EXERCISE REQUIREMENTS:
All lines below between the line with "nose: (237, 72)" and the line with "right shoulder: (487, 87)", including both, must be copied exactly, and the pictures must be omitted.

Top of SOURCE DATA

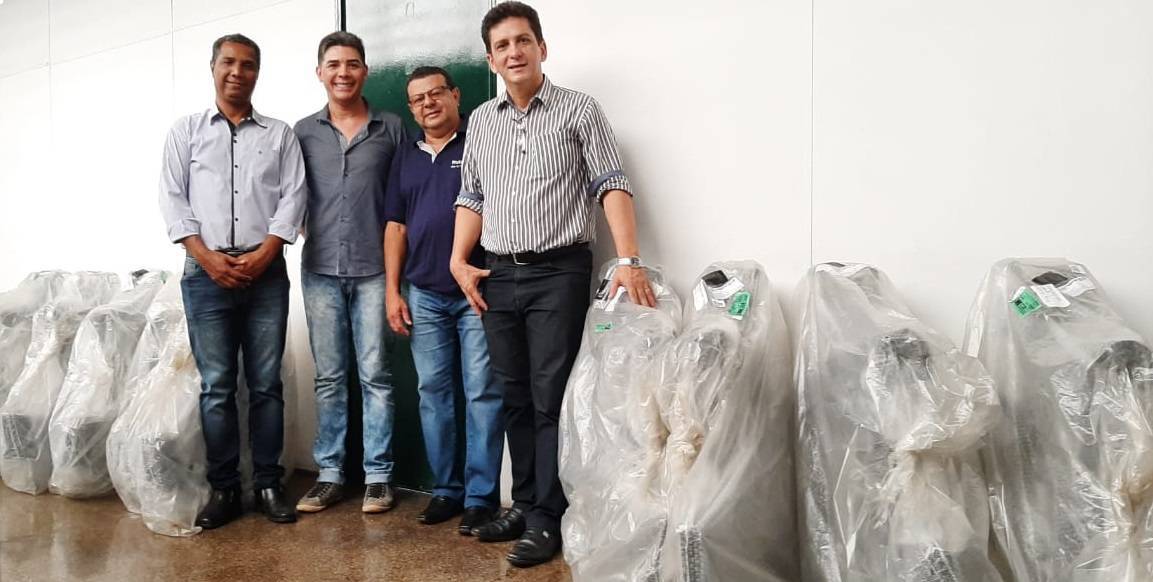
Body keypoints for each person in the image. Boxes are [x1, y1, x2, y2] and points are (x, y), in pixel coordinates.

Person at [450, 1, 655, 568]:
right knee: (513, 396)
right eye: (502, 45)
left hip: (558, 271)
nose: (513, 52)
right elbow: (472, 196)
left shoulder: (579, 110)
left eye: (523, 40)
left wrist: (629, 259)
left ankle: (548, 517)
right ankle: (525, 504)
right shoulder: (481, 122)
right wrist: (458, 259)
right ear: (490, 59)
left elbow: (611, 182)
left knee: (550, 398)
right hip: (497, 272)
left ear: (542, 47)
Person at [159, 33, 306, 528]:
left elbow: (293, 197)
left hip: (267, 275)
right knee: (218, 386)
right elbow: (173, 200)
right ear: (213, 67)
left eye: (247, 65)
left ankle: (267, 484)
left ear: (257, 72)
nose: (237, 72)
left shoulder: (280, 135)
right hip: (205, 275)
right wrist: (206, 258)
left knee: (266, 384)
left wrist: (267, 252)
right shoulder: (186, 132)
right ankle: (223, 490)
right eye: (228, 63)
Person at [383, 66, 503, 536]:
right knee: (433, 394)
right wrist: (393, 290)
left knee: (482, 394)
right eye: (418, 99)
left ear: (455, 95)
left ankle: (480, 498)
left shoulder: (481, 141)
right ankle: (447, 490)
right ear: (412, 109)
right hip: (424, 294)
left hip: (476, 291)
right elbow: (396, 226)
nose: (428, 104)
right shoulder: (405, 155)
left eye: (436, 94)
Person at [292, 31, 406, 514]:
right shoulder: (301, 132)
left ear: (365, 71)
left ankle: (378, 476)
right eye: (334, 64)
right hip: (319, 269)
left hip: (375, 270)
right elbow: (285, 192)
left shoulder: (392, 128)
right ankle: (331, 475)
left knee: (376, 375)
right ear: (320, 72)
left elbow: (405, 197)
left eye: (353, 64)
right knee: (330, 377)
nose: (343, 72)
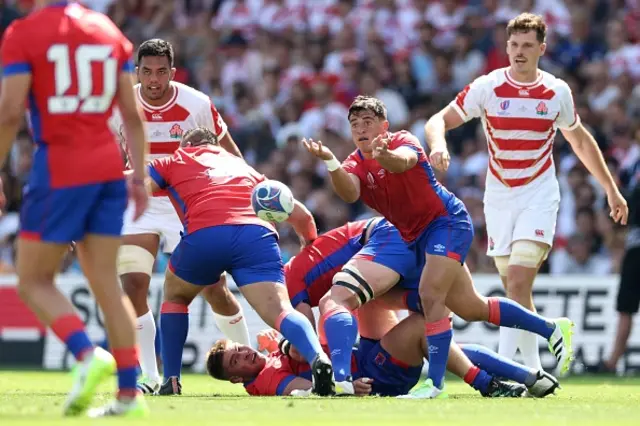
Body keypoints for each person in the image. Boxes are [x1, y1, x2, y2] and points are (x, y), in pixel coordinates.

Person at [305, 95, 574, 399]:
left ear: (384, 125)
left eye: (368, 122)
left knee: (431, 297)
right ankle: (551, 328)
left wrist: (384, 156)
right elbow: (350, 193)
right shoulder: (354, 161)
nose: (361, 129)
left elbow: (402, 162)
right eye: (355, 125)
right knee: (472, 307)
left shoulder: (401, 141)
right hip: (417, 236)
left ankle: (434, 384)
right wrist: (330, 162)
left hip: (446, 223)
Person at [423, 13, 628, 372]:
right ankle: (536, 371)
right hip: (499, 197)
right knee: (517, 294)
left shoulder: (555, 91)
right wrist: (438, 143)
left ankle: (506, 371)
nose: (519, 52)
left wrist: (610, 189)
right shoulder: (487, 87)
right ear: (506, 47)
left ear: (541, 49)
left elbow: (580, 141)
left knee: (516, 283)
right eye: (514, 44)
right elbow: (437, 119)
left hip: (539, 193)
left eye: (527, 45)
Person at [0, 0, 148, 418]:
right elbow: (131, 115)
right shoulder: (106, 31)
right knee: (105, 282)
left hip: (61, 168)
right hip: (107, 167)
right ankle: (128, 396)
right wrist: (138, 175)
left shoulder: (23, 34)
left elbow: (10, 111)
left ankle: (87, 355)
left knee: (32, 279)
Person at [144, 127, 334, 396]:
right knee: (280, 310)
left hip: (205, 235)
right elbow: (301, 216)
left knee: (175, 296)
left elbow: (137, 188)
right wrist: (308, 242)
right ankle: (317, 358)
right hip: (255, 235)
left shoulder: (175, 160)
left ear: (185, 147)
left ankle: (171, 379)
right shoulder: (244, 168)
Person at [109, 38, 251, 395]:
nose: (153, 80)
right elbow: (109, 157)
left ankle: (251, 366)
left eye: (161, 72)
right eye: (146, 71)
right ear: (136, 72)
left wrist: (246, 190)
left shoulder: (196, 103)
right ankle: (151, 376)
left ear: (172, 72)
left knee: (214, 289)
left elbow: (227, 150)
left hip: (186, 204)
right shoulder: (120, 104)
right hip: (140, 202)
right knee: (132, 285)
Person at [206, 311, 559, 398]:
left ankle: (530, 377)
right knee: (425, 326)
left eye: (240, 349)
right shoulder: (266, 379)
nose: (245, 355)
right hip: (375, 374)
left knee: (448, 348)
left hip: (367, 355)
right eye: (237, 361)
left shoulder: (264, 358)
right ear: (237, 377)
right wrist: (344, 386)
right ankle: (488, 385)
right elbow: (310, 387)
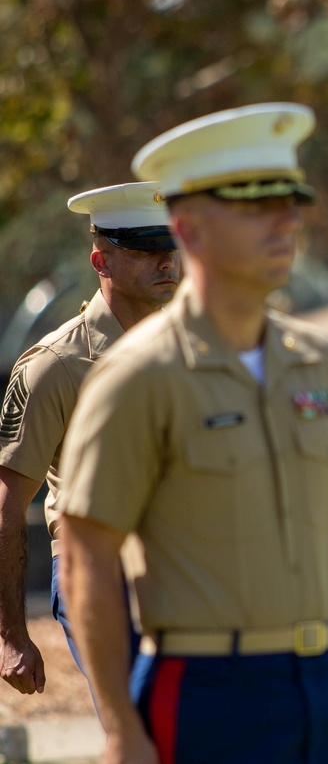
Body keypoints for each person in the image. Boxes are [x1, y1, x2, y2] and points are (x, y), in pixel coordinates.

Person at [56, 103, 328, 764]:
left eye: (290, 202)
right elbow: (88, 561)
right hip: (206, 691)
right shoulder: (136, 377)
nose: (286, 221)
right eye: (255, 207)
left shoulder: (319, 360)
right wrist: (119, 729)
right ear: (189, 229)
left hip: (322, 687)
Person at [0, 183, 179, 696]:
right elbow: (8, 508)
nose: (166, 261)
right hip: (98, 572)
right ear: (101, 260)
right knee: (142, 722)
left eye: (172, 247)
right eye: (146, 248)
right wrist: (11, 634)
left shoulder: (194, 350)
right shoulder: (54, 366)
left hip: (190, 565)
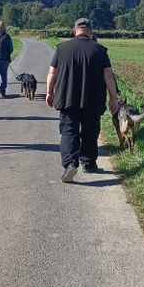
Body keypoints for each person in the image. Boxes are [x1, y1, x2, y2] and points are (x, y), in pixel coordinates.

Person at [45, 17, 119, 182]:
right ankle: (89, 163)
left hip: (67, 97)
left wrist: (49, 92)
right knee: (90, 132)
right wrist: (114, 98)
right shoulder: (99, 50)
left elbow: (52, 73)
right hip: (92, 99)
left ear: (74, 31)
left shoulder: (62, 48)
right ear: (91, 32)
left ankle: (70, 164)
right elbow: (108, 75)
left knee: (69, 131)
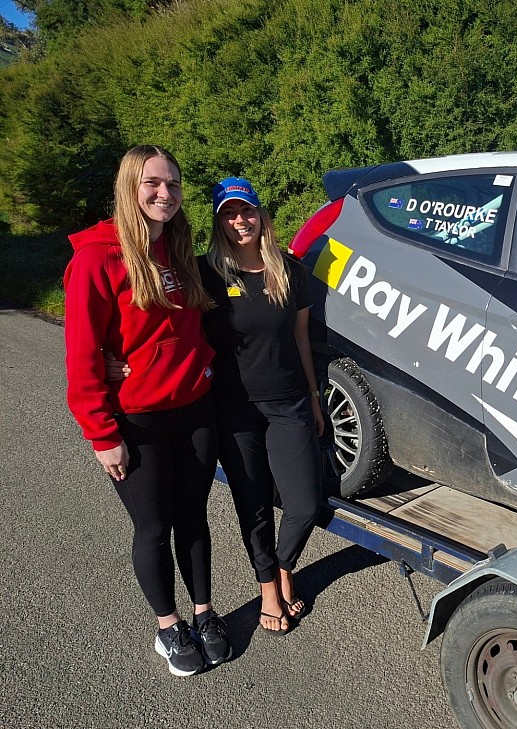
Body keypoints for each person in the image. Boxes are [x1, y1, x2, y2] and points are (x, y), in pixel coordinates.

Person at [64, 145, 232, 676]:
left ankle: (204, 613)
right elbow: (81, 354)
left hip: (195, 409)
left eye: (173, 184)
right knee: (154, 526)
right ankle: (168, 626)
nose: (165, 193)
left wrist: (202, 368)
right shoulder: (97, 258)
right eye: (152, 183)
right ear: (129, 187)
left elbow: (190, 328)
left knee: (194, 517)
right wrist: (101, 434)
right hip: (137, 420)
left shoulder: (176, 249)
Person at [202, 177, 324, 634]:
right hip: (233, 409)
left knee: (304, 504)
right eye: (229, 214)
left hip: (289, 402)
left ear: (261, 215)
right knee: (252, 505)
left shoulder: (290, 272)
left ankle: (285, 566)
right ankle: (268, 588)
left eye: (247, 210)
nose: (240, 220)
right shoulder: (206, 273)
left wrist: (313, 399)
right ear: (219, 222)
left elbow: (301, 338)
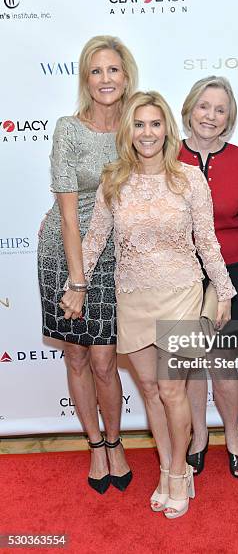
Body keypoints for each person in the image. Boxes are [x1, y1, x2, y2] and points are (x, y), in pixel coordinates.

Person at [60, 90, 236, 518]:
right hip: (133, 296)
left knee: (174, 389)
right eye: (138, 124)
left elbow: (207, 241)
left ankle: (179, 472)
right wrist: (75, 285)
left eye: (155, 123)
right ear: (128, 131)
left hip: (180, 294)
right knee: (152, 391)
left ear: (167, 129)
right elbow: (96, 239)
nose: (147, 132)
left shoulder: (189, 179)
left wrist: (225, 291)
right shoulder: (114, 180)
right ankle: (165, 467)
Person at [38, 35, 138, 494]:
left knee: (104, 360)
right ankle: (95, 445)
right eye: (96, 71)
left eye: (113, 70)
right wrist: (76, 280)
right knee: (77, 355)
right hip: (65, 251)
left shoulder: (136, 127)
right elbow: (67, 212)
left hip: (116, 251)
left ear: (126, 75)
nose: (105, 79)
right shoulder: (67, 129)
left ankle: (116, 441)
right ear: (85, 78)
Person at [179, 76, 238, 478]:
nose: (210, 116)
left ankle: (232, 436)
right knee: (190, 363)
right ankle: (198, 436)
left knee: (223, 362)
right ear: (189, 109)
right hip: (177, 273)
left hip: (227, 271)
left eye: (220, 109)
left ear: (230, 118)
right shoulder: (165, 155)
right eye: (203, 106)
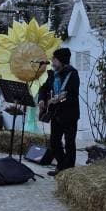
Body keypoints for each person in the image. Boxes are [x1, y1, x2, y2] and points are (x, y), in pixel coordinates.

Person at [38, 47, 80, 176]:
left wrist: (59, 100)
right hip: (55, 114)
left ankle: (69, 172)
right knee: (54, 142)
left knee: (69, 143)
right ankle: (61, 166)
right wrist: (41, 100)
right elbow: (44, 88)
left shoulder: (72, 74)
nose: (52, 62)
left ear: (61, 60)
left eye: (54, 59)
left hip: (69, 114)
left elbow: (72, 95)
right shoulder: (52, 74)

Bottom of SOURCE DATA

YOUR RESPONSE:
nose: (237, 72)
left shoulder: (280, 135)
right hip: (205, 275)
right wrist: (206, 258)
left knee: (266, 384)
left wrist: (267, 252)
right shoulder: (186, 132)
right ankle: (223, 490)
right eye: (228, 63)
Person at [383, 66, 503, 536]:
right knee: (433, 394)
right wrist: (393, 290)
left knee: (482, 394)
right eye: (418, 99)
left ear: (455, 95)
left ankle: (480, 498)
left shoulder: (481, 141)
right ankle: (447, 490)
right ear: (412, 109)
right hip: (424, 294)
left hip: (476, 291)
right elbow: (396, 226)
nose: (428, 104)
right shoulder: (405, 155)
left eye: (436, 94)
Person at [292, 31, 406, 514]:
right shoulder: (301, 132)
left ear: (365, 71)
left ankle: (378, 476)
right eye: (334, 64)
right hip: (319, 269)
left hip: (375, 270)
right elbow: (285, 192)
left shoulder: (392, 128)
right ankle: (331, 475)
left knee: (376, 375)
right ear: (320, 72)
left elbow: (405, 197)
left eye: (353, 64)
right knee: (330, 377)
nose: (343, 72)
Body keypoints for each person in the image. Boxes are [x1, y1, x2, y2] and points are (x, y), in pixel coordinates.

Person at [305, 95, 574, 399]:
left ear: (384, 125)
left eye: (368, 122)
left knee: (431, 297)
right ankle: (551, 328)
left wrist: (384, 156)
right elbow: (350, 193)
right shoulder: (354, 161)
nose: (361, 129)
left elbow: (402, 162)
right eye: (355, 125)
right knee: (472, 307)
left shoulder: (401, 141)
right hip: (417, 236)
left ankle: (434, 384)
right wrist: (330, 162)
left hip: (446, 223)
Person at [423, 13, 628, 372]:
right ankle: (536, 371)
right hip: (499, 197)
right knee: (517, 294)
left shoulder: (555, 91)
right wrist: (438, 143)
left ankle: (506, 371)
nose: (519, 52)
left wrist: (610, 189)
right shoulder: (487, 87)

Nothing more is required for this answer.